Salvos Legal charges market rates for its speciality legal services and funnels the profits straight back into its humanitarian arm – a free legal program for society’s most needy - which serves in more than 260 cases every fortnight.
Geary said a big part of winning the Award, for him, was validation of what is a unique and innovative business model that is essentially unchartered territory.
“I’ve certainly had many sleepless nights wondering if it would succeed and, certainly, looking back, I know that that was unnecessary,” he said.
Humble in accepting the Award, Geary said he was lucky to have a cause “worthy to unite” his team and that he just happened to be the one that joined it a little earlier than some of the others.
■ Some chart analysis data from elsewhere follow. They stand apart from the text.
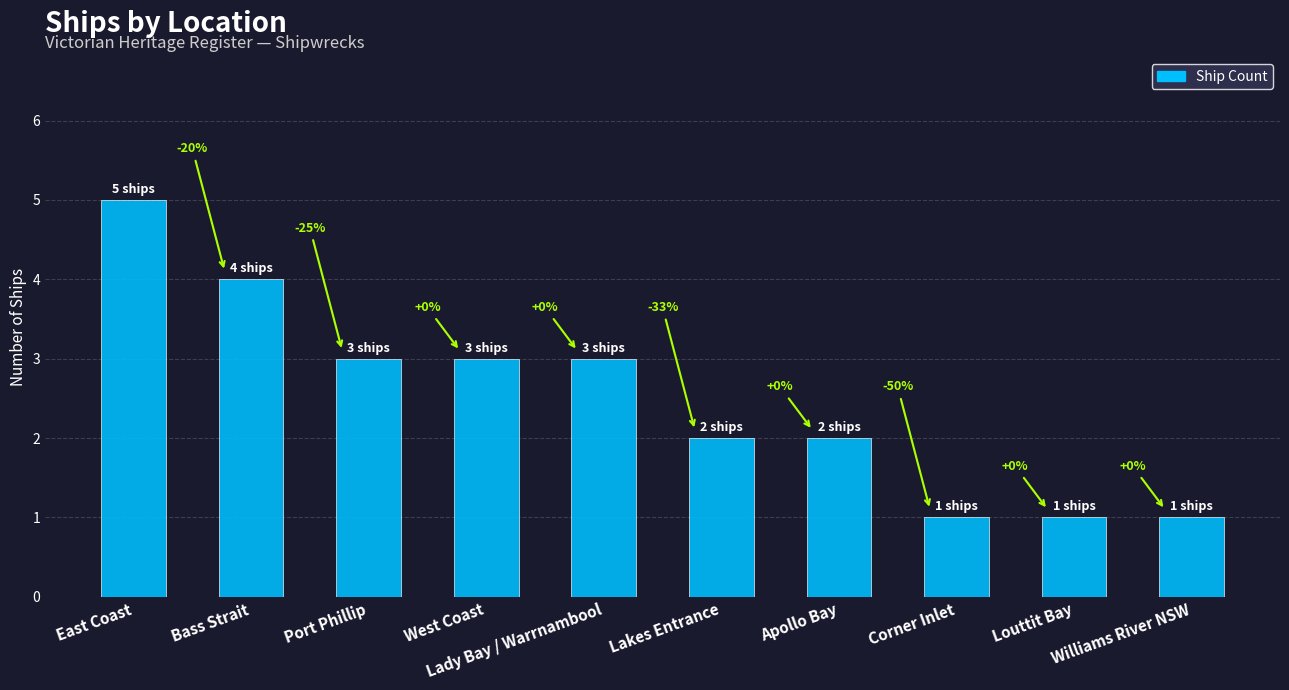

At which label is the value closest to 3?

Port Phillip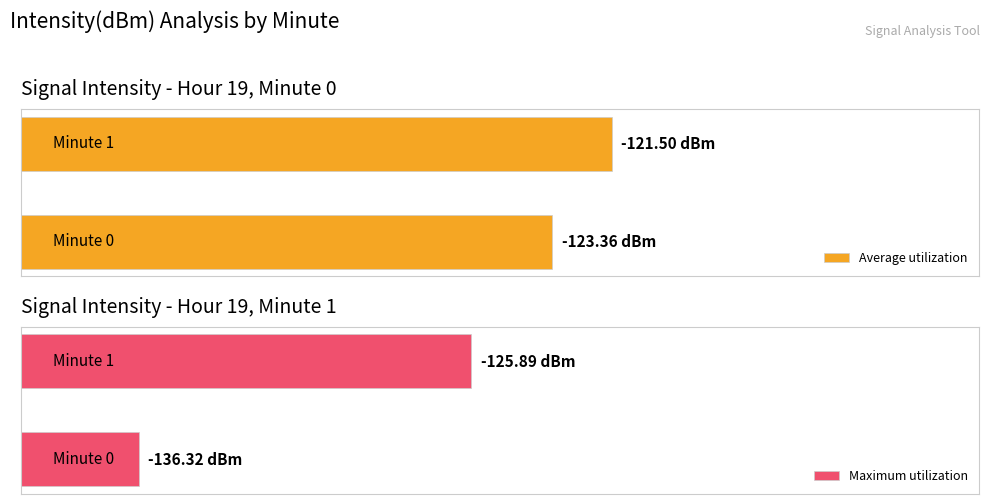

What are all the series names shown in the legend?

Average utilization, Maximum utilization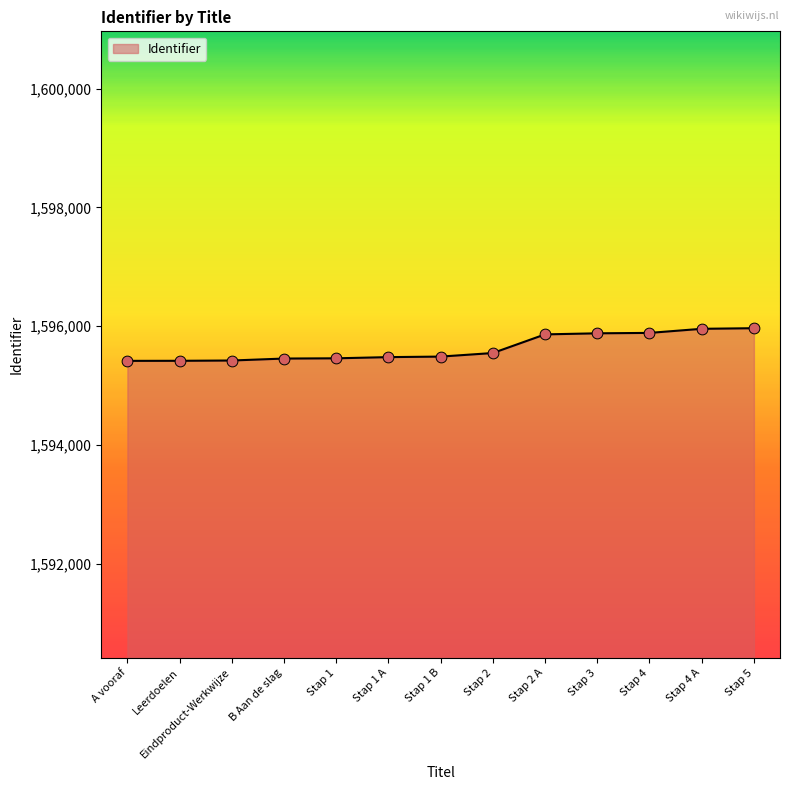

What is the change in value from Stap 3 to Stap 4 A?

+76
“You’ve got to believe in your people right? It’s about not being the only one out in front; you have to have everyone very close behind,” he said.
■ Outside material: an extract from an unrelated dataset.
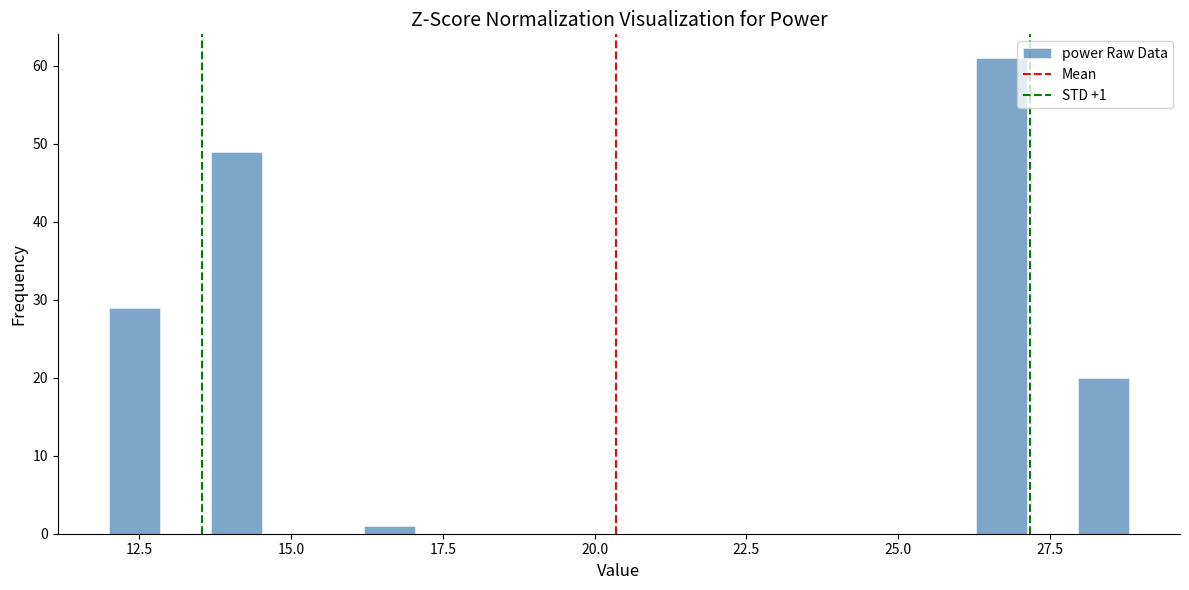

Read against the x-axis, roughly where is the centre of the tallest bar?

26.5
While the managing partner gig has its challenges, like having to worry about end-of-month billing and how to offer staff better opportunities, Geary said he has seen incredible outcomes through the work of Salvos Legal’s staff and volunteers.
Sophie Roberts, an associate at Salvos Legal, took out the 2013 Young Gun Award on the night, in recognition of her work for newly-settled refugees across Western Sydney.
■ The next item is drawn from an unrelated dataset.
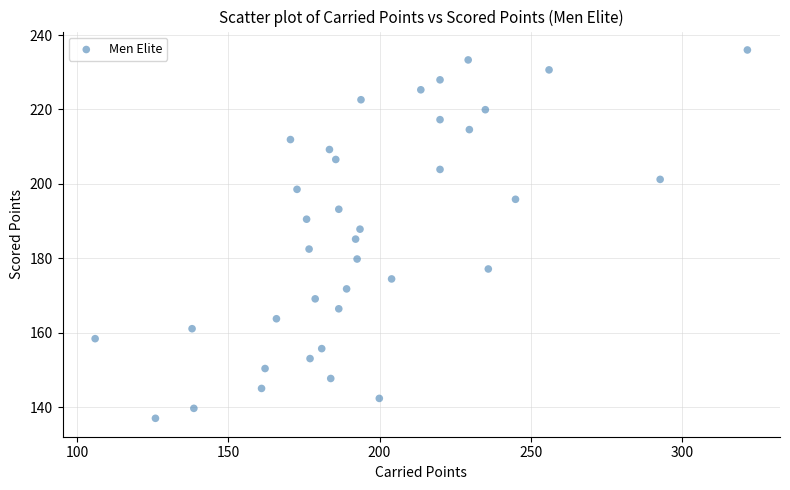

What is the range of X values (max minus min)?

215.7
Geary thanked his friends and clients for their support, and summed up the essence of Salvos Legal with a quote from Salvation Army founder William Booth: “While women weep, as they do now, I’ll fight; while little children go hungry, as they do now; while men go to prison, in and out, in and out, as they do now, I’ll flight; while there is a drunkard left; while there is a poor lost girl upon the streets; while there remains one dark soul without the light of God, I’ll fight. I’ll fight to the very end.”